Sentado na cadeira de prefeito, Paulo “produz” uma candidatura à Câmara Federal. Assim como todos os prefeitos da Vitória do século XXI, repete a mesma fórmula (um membro da família) ou seja: retira do sofá da sala de casa o seu projeto eleitoral, apoiando e investindo no nome da sua filha, Iza Arruda – neófita na atividade política. O êxito na referida empreitada se configura numa grande incógnita até o momento.
Eleição – antes de mais nada – é um momento de reflexão. Estaremos recebendo, doravante, um grande volume de informação e propaganda eleitoral, via internet, rádio e televisão – que se iniciará amanhã, sexta-feira (26). Precisamos ser mais racionais e menos emocionais, afinal votar, primeiramente, é um ato de esperança coletiva. O passado, já passou! O presente é “massa e tijolo” na construção de um futuro melhor….
Portanto, para concluir essas linhas que julgo ser um singelo, mas importante documento histórico/antropológico/sociológico do nosso lugar, sem nenhuma vaidade ou desejos tolos, imagino ser, este, um conteúdo contributivo na formação do chamado “debate político produtivo”.
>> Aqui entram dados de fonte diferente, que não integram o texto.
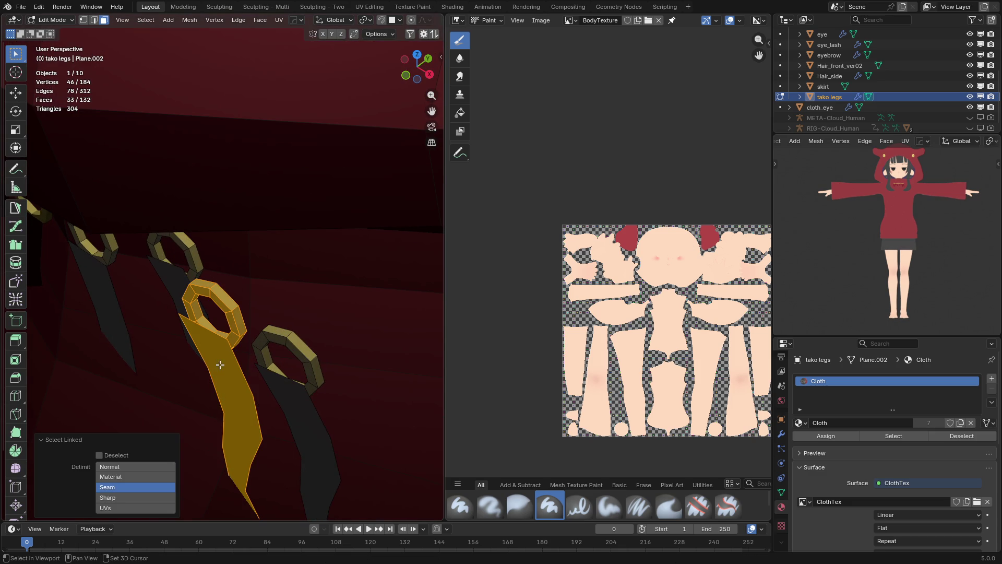
middle_click_drag(301, 325, 280, 324)
key("g")
key("y")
Salvo engano, nenhuma outra cidade pernambucana, nordestina ou mesmo brasileira produziu, a partir do século 21, uma sequência tão “sus generis” quanto a nossa, no que se refere à prática política eleitoral dos prefeitos, atinentes aos seus respectivos projetos eleitorais familiar. Afinal, qual a Vitória que você deseja: a do século XX ou a do século XXI?